Q1|Figmaで個別カーニングはできますか?

できます。Figmaは文字間にカーソルを置いた状態で Option + < / Option + >(Mac)または Alt + < / Alt + >(Windows)のショートカットで、その位置の字間を1文字単位で詰めたり広げたりできます。右パネルの「Letter Spacing」もカーソル位置に効くので、数値指定での個別調整も可能です。

ただしIllustratorのメトリクスカーニング(書体メタデータベースの自動詰め)やオプティカルカーニング(自動詰め)に相当する機能はないため、すべて手動調整になります。大量の見出しを詰める案件ではIllustrator、Web中心の制作ではFigma、と使い分けるのが現実的です。

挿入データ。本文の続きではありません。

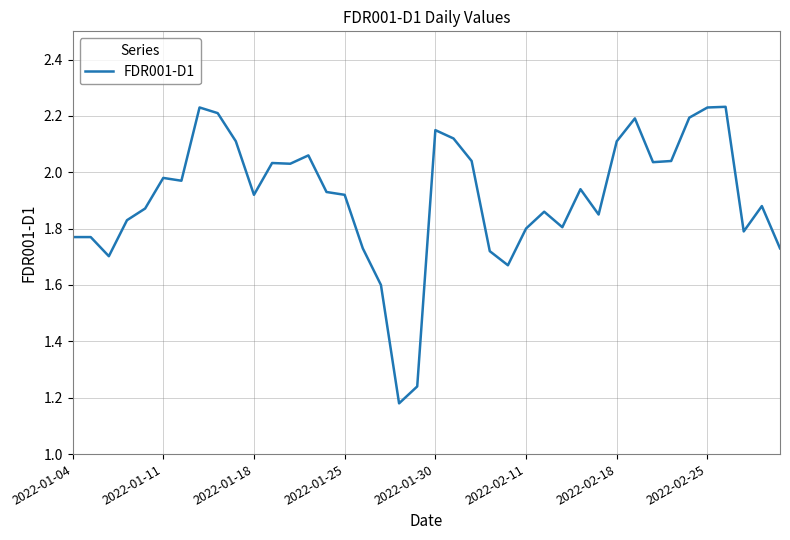

What is the difference between the maximum and minimum values?

1.1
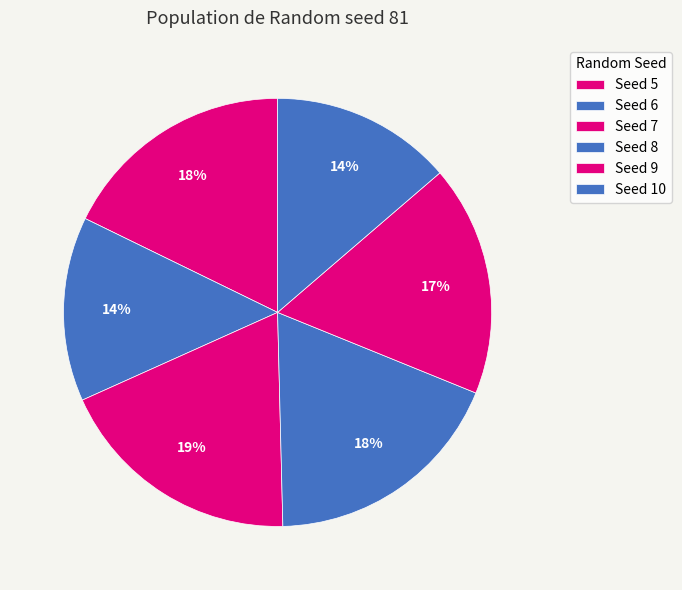

To the nearest percent, what is the average slice percentage?

17%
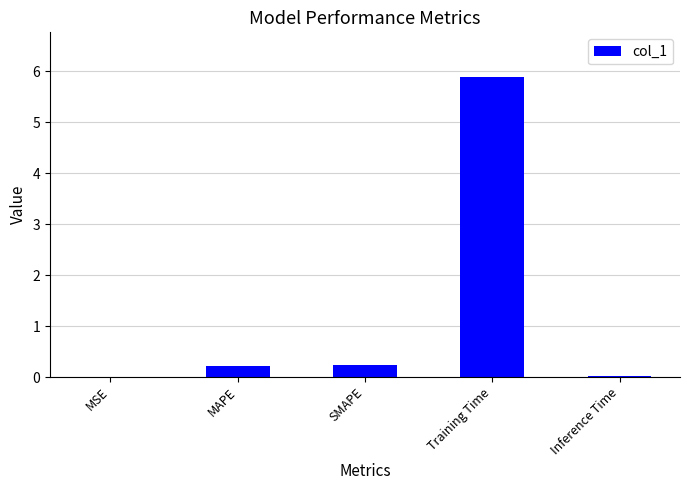

What is the maximum value shown in the chart?

5.9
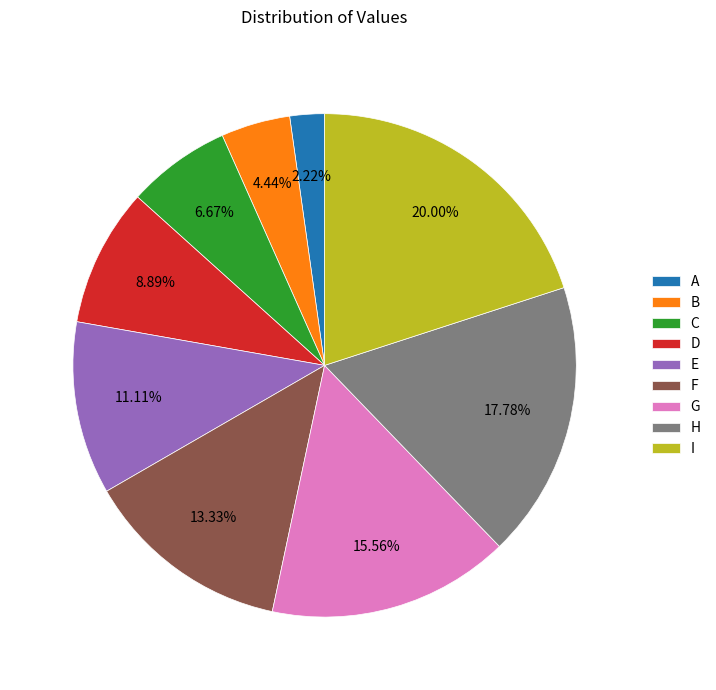

What portion of the pie excludes E?

88.9%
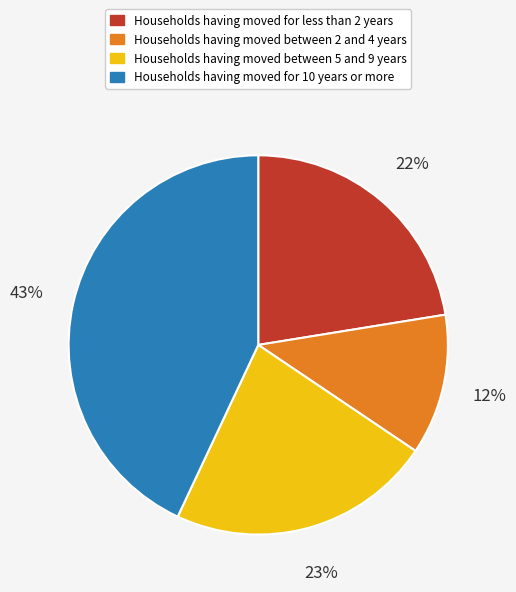

Is it true that Households having moved between 5 and 9 years is 23% of the pie?

True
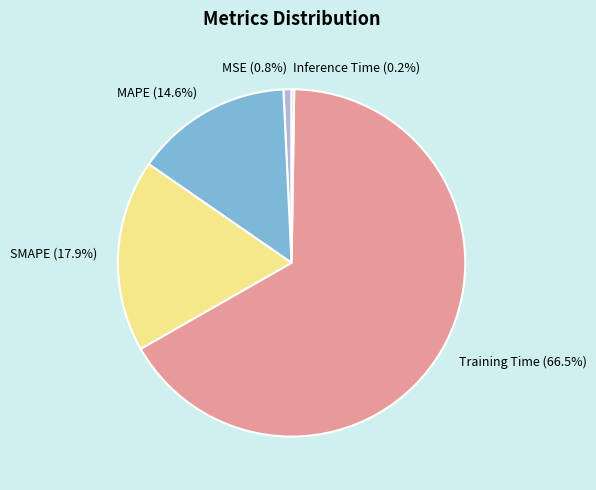

Does any single category account for the majority?

Yes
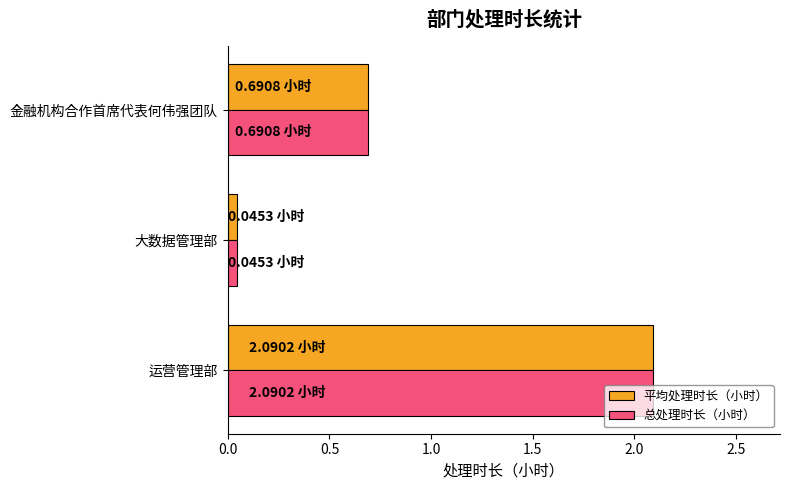

What is the average value of the 总处理时长（小时） series?

0.9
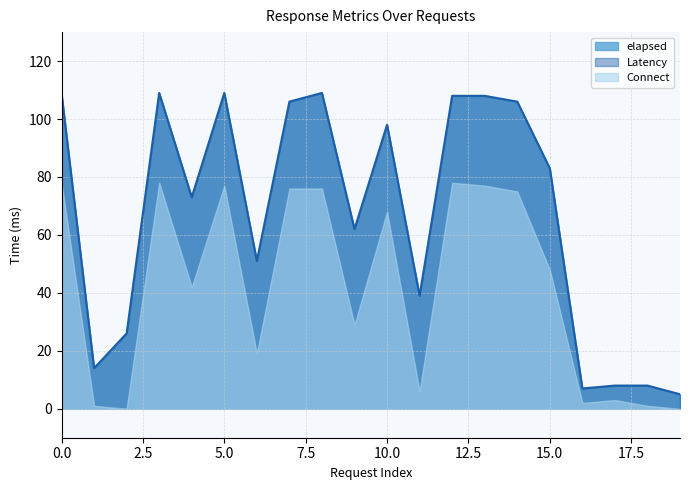

Between 15 and 18, which is larger?

15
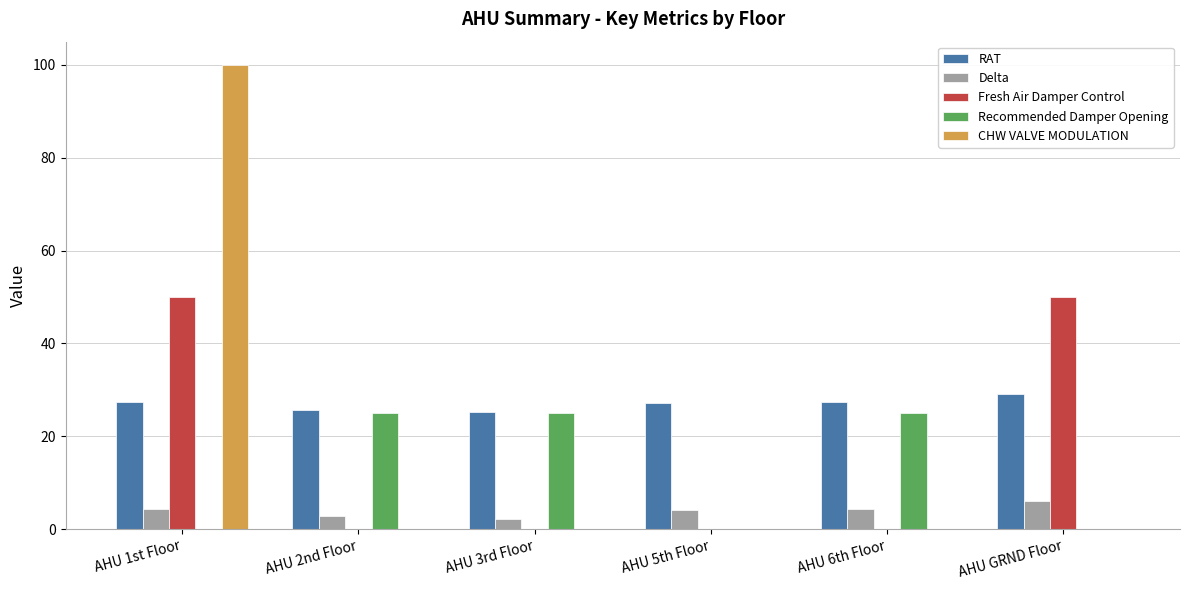

Are the bars horizontal?

No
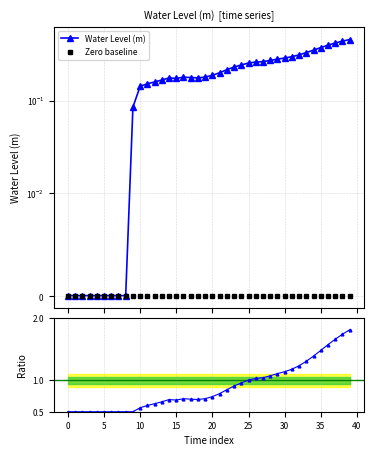

Is this an area chart (filled region under the line)?

No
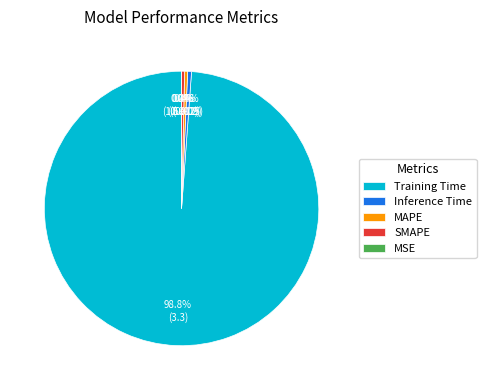

Rank the categories by value from highest to lowest.

Training Time, Inference Time, MAPE, SMAPE, MSE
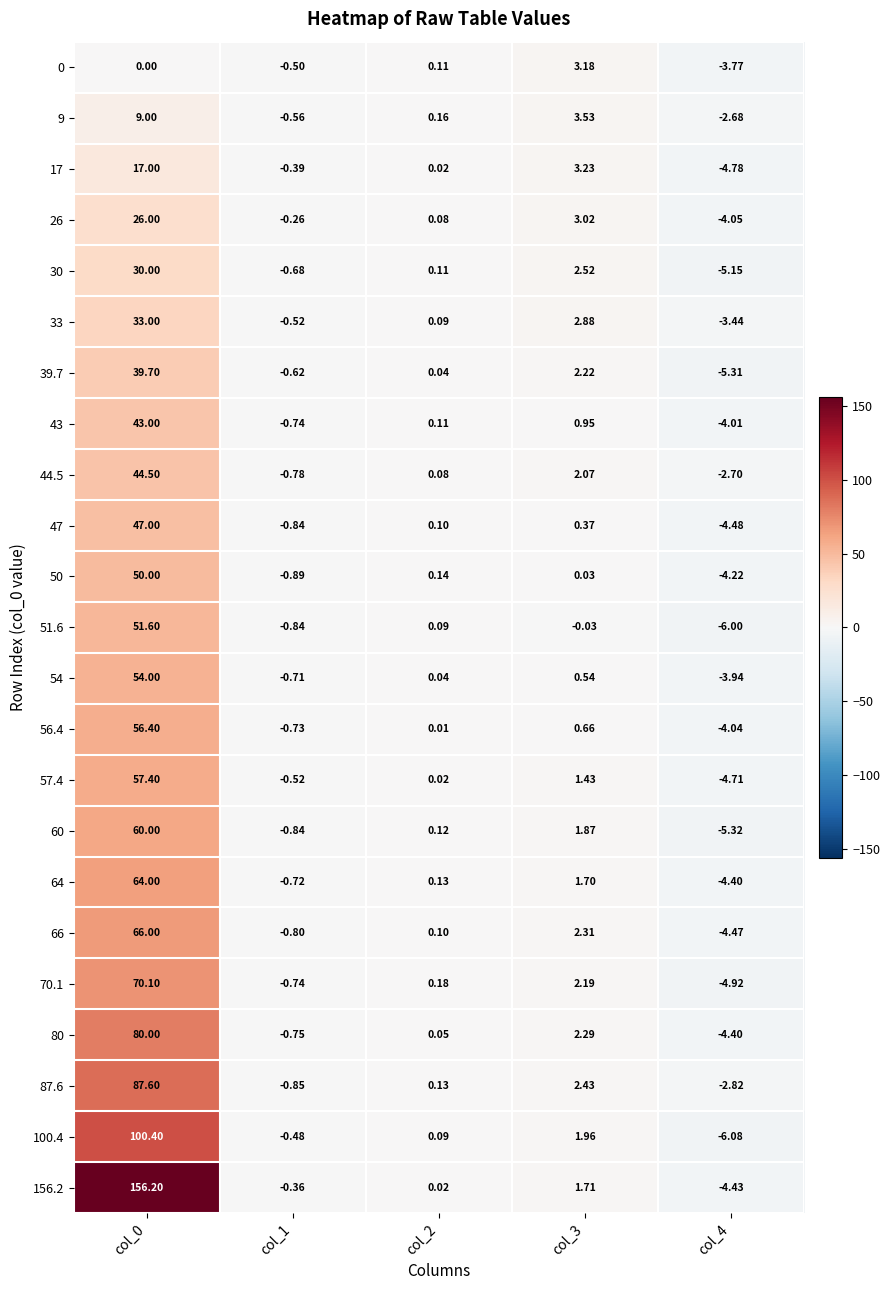

How many data points in 44.5 are less than 0?

2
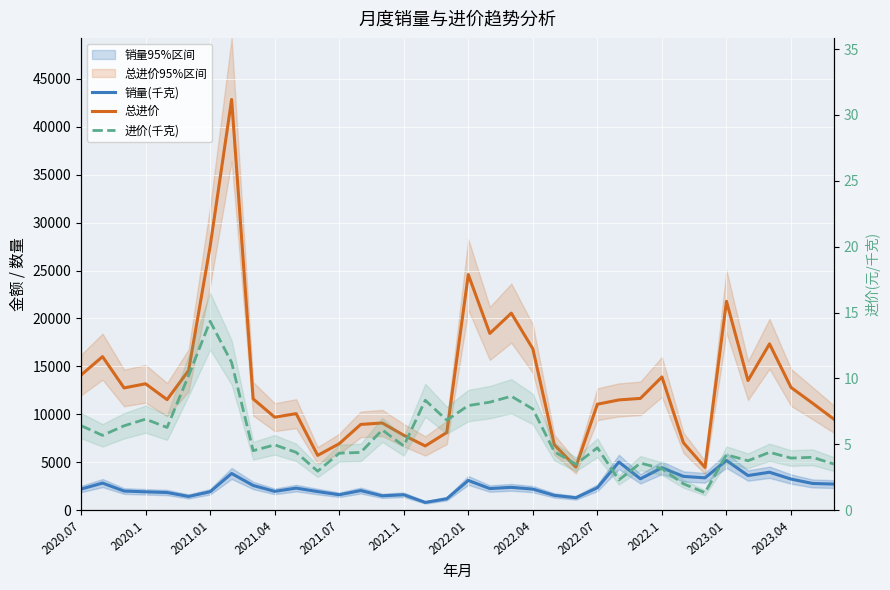

What is the maximum value for 总进价?

42852.7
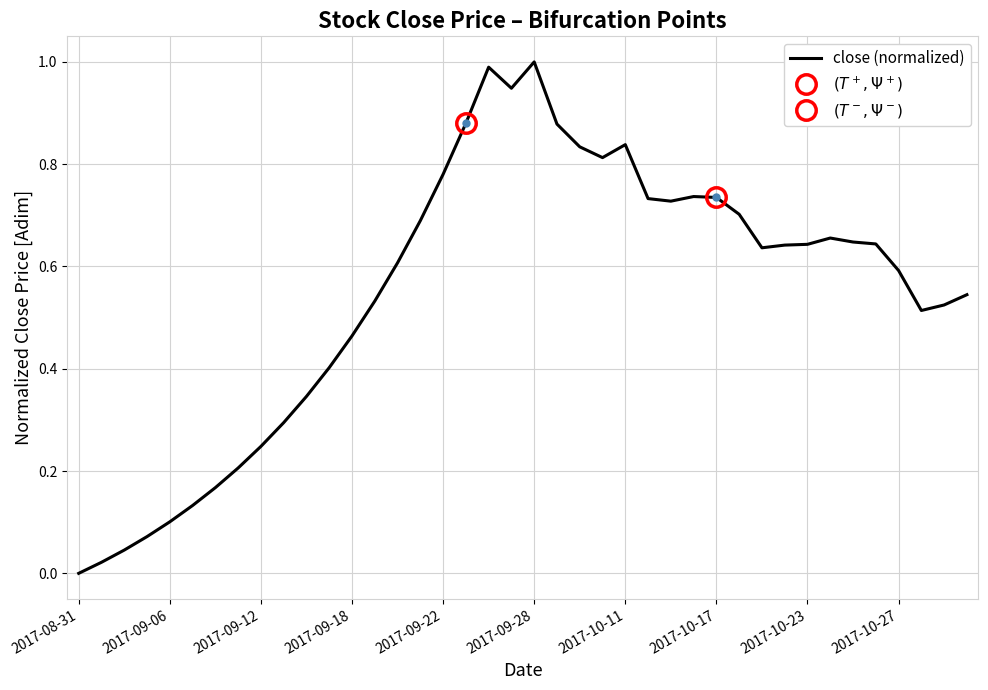

How many points are lower than both their immediate neighbors (excluding endpoints)?

5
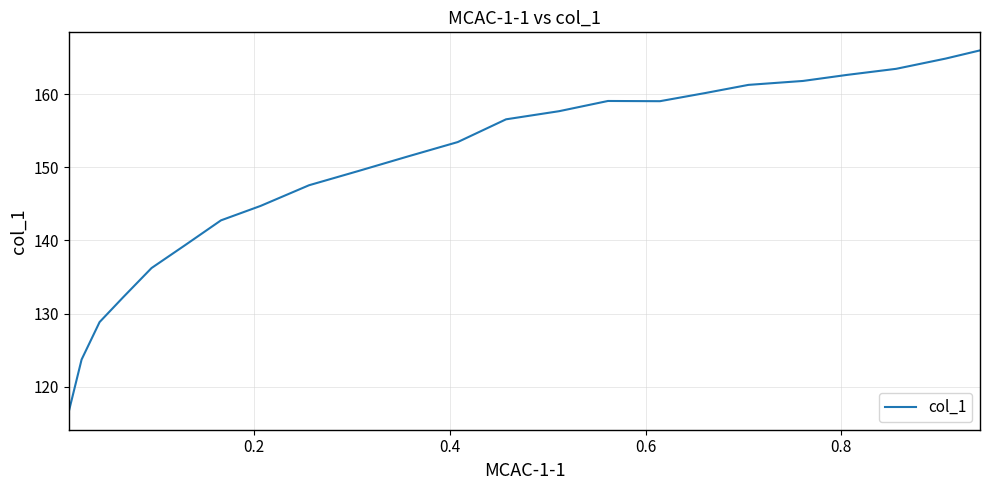

What is the minimum value shown in the chart?

116.6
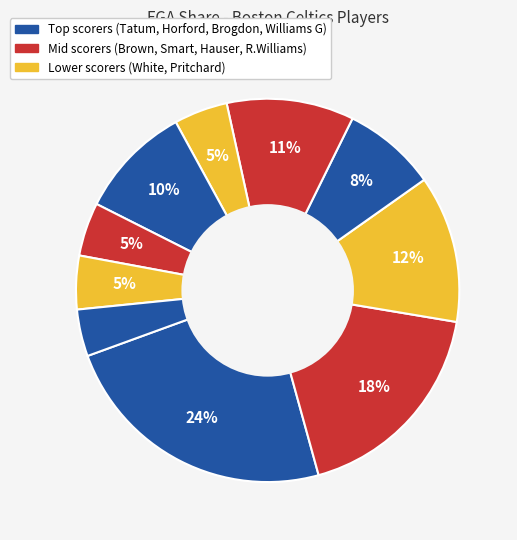

Count the number of slices in the pie.

10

参考:Figmaで文字をカーニングする方法|WOWN

Q2|「明るさで見る」の感覚を掴むコツは?

練習法

効果

目を細めて見る

文字をぼかして白地が見えやすくなる

グレースケールで見る

色の影響を排除して明暗だけ見られる

画面から離れて見る

個別の文字より全体の明暗が分かる

上下逆さまにして見る

文字としてではなく図形として認識できる

Q3|カーニングを楽しく練習できる無料ツールはありますか?

ツール

内容

KernType

ゲーム感覚で欧文カーニングを練習・スコアリング

Adobeカーニングクイズ

Adobe公式の文字詰めセンスを磨くクイズ

1日5分のKernType習慣で、欧文カーニングの感覚は3ヶ月で目に見えて変わります。

Q4|カーニングの良い例を学べるおすすめソースは?

ソース

学べる内容

雑誌『AXIS』『MdN』

プロ作品の文字組み解説

書籍『欧文書体』『日本語フォント学習帳』

体系的な知識

Pinterest「typography」「lettering」

大量のインスピレーション

Awwwards受賞サイト

Web最前線の文字組み

毎日10分のインプットを習慣化するだけで、半年後に大きな差になります。


まとめ|カーニング上達の流れ

カーニング上達の核心は、シンプルです。

ステップ

やること

1. 「距離」で考える癖を手放す

何ピクセルが正解という値は存在しない

2. 「明るさ(白地のカタチと面積)」で見る

文字間の白い塊が均等な明るさに見えるか判断

3. 3文字ずつ・全体・逆さまの3視点でチェック

部分最適と全体最適を行き来する

4. KernType等で毎日5分の練習を習慣化

「目を養う」サイクルで判断軸を育てる

そして、ツールには得意・不得意があります。Figmaの強み・弱みを知って、適材適所でIllustratorと使い分けるのがプロの判断です。AI時代こそ、最後の仕上げを担う人間の「目」が価値を持ちます。